PAGE EXCERPT:
Segment Open

Re: [PATCH v10 7/9] arm64: Add trampoline code for kretprobes

From: David Long
Date: Tue Mar 08 2016 - 00:43:12 EST

On 03/02/2016 04:20 PM, William Cohen wrote:
On 03/01/2016 01:19 PM, Marc Zyngier wrote:
On 01/03/16 02:57, David Long wrote:
From: William Cohen <wcohen@xxxxxxxxxx>

The trampoline code is used by kretprobes to capture a return from a probed
function. This is done by saving the registers, calling the handler, and
restoring the registers. The code then returns to the original saved caller
return address. It is necessary to do this directly instead of using a
software breakpoint because the code used in processing that breakpoint
could itself be kprobe'd and cause a problematic reentry into the debug
exception handler.

Segment Closed

THE INPUT:
Segment Open

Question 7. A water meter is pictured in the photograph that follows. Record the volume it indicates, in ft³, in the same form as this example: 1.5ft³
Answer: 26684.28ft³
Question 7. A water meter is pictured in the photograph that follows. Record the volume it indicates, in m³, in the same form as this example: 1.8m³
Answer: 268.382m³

Segment Closed
Segment Open

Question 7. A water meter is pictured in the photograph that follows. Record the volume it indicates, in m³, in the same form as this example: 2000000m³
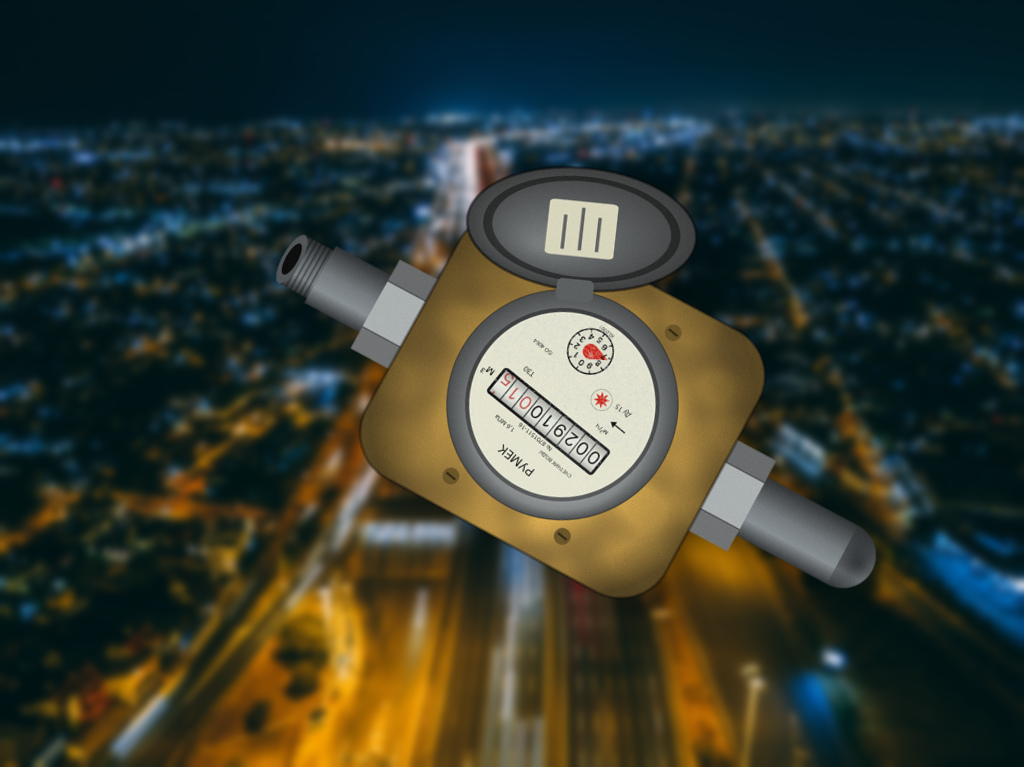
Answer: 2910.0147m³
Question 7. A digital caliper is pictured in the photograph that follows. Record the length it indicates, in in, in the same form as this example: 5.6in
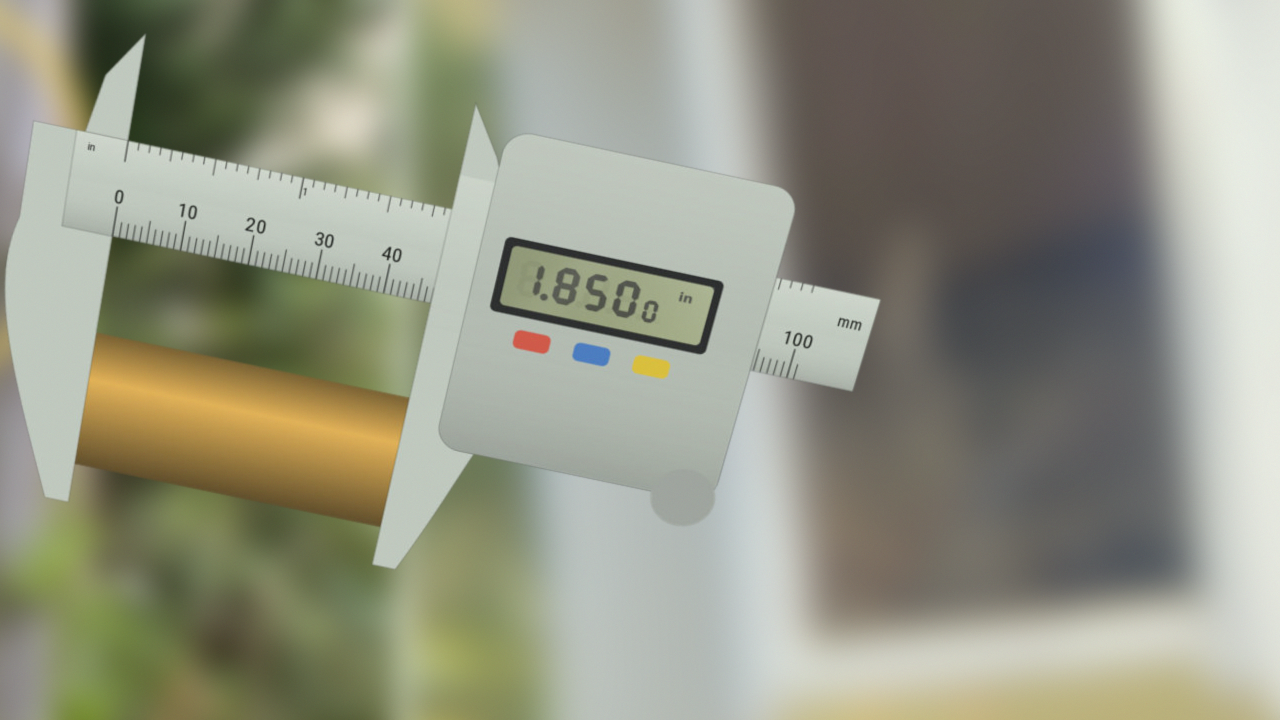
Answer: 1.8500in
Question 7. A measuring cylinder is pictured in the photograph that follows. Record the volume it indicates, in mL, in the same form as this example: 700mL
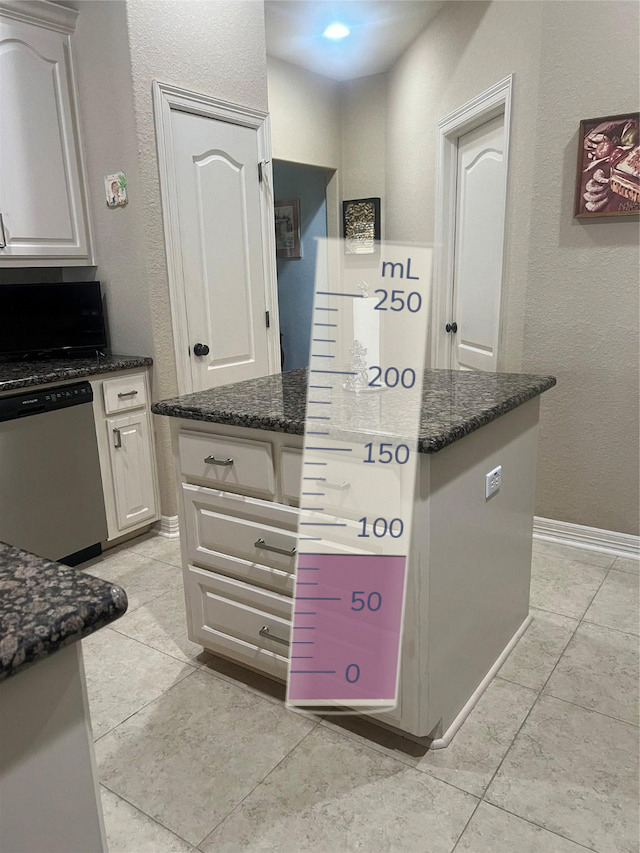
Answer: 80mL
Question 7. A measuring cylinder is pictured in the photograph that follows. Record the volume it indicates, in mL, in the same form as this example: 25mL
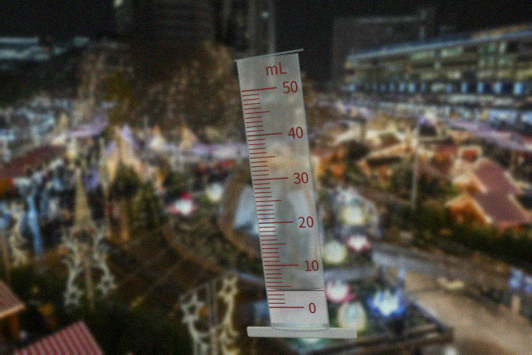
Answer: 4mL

Segment Closed
Segment Open

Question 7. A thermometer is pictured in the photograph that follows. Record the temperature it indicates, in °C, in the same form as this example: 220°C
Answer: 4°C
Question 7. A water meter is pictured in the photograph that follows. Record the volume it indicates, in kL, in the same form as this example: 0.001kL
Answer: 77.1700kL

Segment Closed

REQUIRED ACTION 1: Print the passage of the kretprobes trampoline message starting with "The trampoline code" and going on through "exception handler.".
REQUIRED ACTION 2: From the rows, arrange as a JSON list of strings the lines starting with the line with "this example: 0.001kL" and going on through the line with "Answer: 77.1700kL". Use one string per line and leave out blank lines.

ANSWER 1:
The trampoline code is used by kretprobes to capture a return from a probed
function. This is done by saving the registers, calling the handler, and
restoring the registers. The code then returns to the original saved caller
return address. It is necessary to do this directly instead of using a
software breakpoint because the code used in processing that breakpoint
could itself be kprobe'd and cause a problematic reentry into the debug
exception handler.

ANSWER 2:
[
  "Question 7. A water meter is pictured in the photograph that follows. Record the volume it indicates, in kL, in the same form as this example: 0.001kL",
  "Answer: 77.1700kL"
]